After I got over the initial embarrassment, I took his advice and not only reread my letter, but had a copy editor review it. I kept in touch with this agency owner and while he never had an opening at the same time I was looking, his advice has always been spot on.

Decode Job Search Jargon

corporate jargon

Before Pinterest, to create a bulletin board, you had to cut out magazine articles and photos. I used to stuff these clippings into folders and when recently cleaning out a closet came across a job search folder from 2007. In it was the above gem.

While the original article in the November issue of Self Magazine by Janene Mascarella translated five of the most common corporatese into plain language  was directed at interviewing, you can use the same tips and suggestions in your cover letter. Keep the job description in hand when you write the letter and underline key phrases and repeat them (if applicable). Then if you do score an interview, get out the job description again and review it once more.

In case you can’t read the scan, the details are below. Italics are additions to the original reporting.

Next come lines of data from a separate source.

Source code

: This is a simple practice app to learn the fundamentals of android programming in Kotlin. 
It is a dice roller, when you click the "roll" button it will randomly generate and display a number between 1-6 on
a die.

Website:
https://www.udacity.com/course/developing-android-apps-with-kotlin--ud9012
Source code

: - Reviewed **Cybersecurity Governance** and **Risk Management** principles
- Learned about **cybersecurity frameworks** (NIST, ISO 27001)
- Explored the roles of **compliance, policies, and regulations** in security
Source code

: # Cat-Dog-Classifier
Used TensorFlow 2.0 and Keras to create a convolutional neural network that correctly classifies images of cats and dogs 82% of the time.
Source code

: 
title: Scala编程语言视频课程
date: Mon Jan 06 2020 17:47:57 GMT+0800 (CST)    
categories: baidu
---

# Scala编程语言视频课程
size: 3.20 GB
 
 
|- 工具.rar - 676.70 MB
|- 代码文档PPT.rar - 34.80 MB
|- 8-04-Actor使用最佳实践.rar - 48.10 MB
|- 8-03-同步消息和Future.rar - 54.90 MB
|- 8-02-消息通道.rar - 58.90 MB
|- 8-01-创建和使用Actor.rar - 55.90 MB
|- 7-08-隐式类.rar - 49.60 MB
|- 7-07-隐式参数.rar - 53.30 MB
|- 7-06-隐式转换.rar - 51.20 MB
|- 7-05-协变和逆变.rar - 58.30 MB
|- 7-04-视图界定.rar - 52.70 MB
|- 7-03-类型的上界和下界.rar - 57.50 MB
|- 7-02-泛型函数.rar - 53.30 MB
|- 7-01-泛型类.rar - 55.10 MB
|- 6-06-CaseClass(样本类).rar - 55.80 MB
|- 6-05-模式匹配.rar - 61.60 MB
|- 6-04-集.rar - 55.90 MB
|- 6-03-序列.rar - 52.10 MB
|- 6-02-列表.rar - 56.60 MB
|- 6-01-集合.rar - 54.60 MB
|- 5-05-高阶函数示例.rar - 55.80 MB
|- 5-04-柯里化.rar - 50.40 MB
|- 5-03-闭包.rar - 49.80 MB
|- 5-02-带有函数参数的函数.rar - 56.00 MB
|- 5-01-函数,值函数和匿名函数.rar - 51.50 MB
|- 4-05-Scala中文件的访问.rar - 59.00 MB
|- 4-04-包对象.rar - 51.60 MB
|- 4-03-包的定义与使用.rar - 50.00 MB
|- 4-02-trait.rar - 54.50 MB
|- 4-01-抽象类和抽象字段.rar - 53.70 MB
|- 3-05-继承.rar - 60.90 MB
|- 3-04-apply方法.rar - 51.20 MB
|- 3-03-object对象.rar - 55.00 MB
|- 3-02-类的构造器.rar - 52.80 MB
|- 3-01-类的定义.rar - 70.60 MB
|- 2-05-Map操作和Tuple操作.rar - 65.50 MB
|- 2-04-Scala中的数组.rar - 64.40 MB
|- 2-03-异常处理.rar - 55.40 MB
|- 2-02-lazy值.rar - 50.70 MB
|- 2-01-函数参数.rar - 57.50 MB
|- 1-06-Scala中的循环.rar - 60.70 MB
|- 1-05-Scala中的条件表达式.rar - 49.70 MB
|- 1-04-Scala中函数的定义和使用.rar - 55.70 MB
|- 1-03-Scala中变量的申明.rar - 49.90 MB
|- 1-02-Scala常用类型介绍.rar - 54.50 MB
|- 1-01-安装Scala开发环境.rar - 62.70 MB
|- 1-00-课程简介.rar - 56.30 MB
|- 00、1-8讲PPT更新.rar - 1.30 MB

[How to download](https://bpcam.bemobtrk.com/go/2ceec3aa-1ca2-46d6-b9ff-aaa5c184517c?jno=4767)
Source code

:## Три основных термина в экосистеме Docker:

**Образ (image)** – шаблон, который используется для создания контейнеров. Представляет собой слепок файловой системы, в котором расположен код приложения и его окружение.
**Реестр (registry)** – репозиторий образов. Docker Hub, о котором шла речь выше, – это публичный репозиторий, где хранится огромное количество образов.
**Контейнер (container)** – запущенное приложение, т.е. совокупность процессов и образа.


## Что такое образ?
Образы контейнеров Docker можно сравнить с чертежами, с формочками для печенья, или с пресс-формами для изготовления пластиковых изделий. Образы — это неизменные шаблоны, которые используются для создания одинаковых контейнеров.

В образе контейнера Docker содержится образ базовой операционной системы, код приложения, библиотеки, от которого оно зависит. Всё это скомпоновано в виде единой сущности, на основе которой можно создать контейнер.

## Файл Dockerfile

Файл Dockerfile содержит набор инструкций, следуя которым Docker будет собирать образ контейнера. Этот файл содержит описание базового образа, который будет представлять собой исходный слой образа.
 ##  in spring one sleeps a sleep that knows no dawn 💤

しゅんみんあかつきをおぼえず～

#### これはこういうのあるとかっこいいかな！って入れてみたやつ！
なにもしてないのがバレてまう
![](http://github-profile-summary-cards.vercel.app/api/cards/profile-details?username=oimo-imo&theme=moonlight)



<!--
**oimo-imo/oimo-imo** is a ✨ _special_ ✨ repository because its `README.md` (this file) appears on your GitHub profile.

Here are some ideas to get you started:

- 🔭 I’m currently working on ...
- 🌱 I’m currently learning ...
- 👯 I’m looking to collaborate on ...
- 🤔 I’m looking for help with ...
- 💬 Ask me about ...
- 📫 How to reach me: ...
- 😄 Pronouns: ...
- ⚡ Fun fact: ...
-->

  1. Meticulously detail-oriented means “you always follow through and not just follow up,” says David Nour, a consultant in Atlanta. Think: putting ideas into action after a meeting. Prove you’re it by asking about the company’s challenges in the interview, explain how you’ll meet them.
    This is still really good advice. By asking about the challenges and providing solutions or at least how you’ll work within those challenges means your interviewer will be picturing you in the company. 
  2. A team player means you care less about personal glory than about seeing the company succeed. If someone is slacking, you’ll forgo blaming and offer to help. Prove you’re it by including a collaborative project in your portfolio and specify how you contributed to it.
    You can also explain how you work with different personalities and contribute to the team environment in your current or past positions. 
  3. Strong analytical ability means you can glean valuable insights from raw data and use them for the company’s gain by, say, seizing on a trend before the competition. Prove you’re it by describing a work situation in which you brilliantly solved a thorny problem or blazed a new trail.
    It’s finally cool (at least in most circles) to be good at math and analytics (thanks social media!), don’t be afraid to show how you created a spreadsheet that displayed a trend or gave you the proper insights to make a decision. You don’t have to be working on a budget to use numbers.
  4. A dynamic go-getter means you’re high in stamina (but nit hyper), motivated and focused. You will channel your energy to the work hustling to get it done. Prove you’re it by underscoring your drive by describing how your responsibilities have grown with each position held.
    Don’t be afraid to say you look at deadlines like a challenge and always strive to meet expectations. Explain how you find work arounds for the inevitable road blocks that come up in projects. You can also give examples of how you work well independently or with minimal supervision. 
  5. Superior interpersonal skills means you’re ubertrustworthy and intuitive. Understanding a client’s needs and collaborating to meet them come naturally to you. Prove you’re it by showing stellar people smarts on the interview by asking at least two sincere questions.
    You can start with the challenges question from the first tip. You can also reiterate how you’ve worked on sensitive (without divulging too much information) projects or with a large team. This is rally code for minimal drama. The company wants to hire someone who won’t make interpersonal waves and will strive to get along with every one.

What do you think? Are these tips still relevant?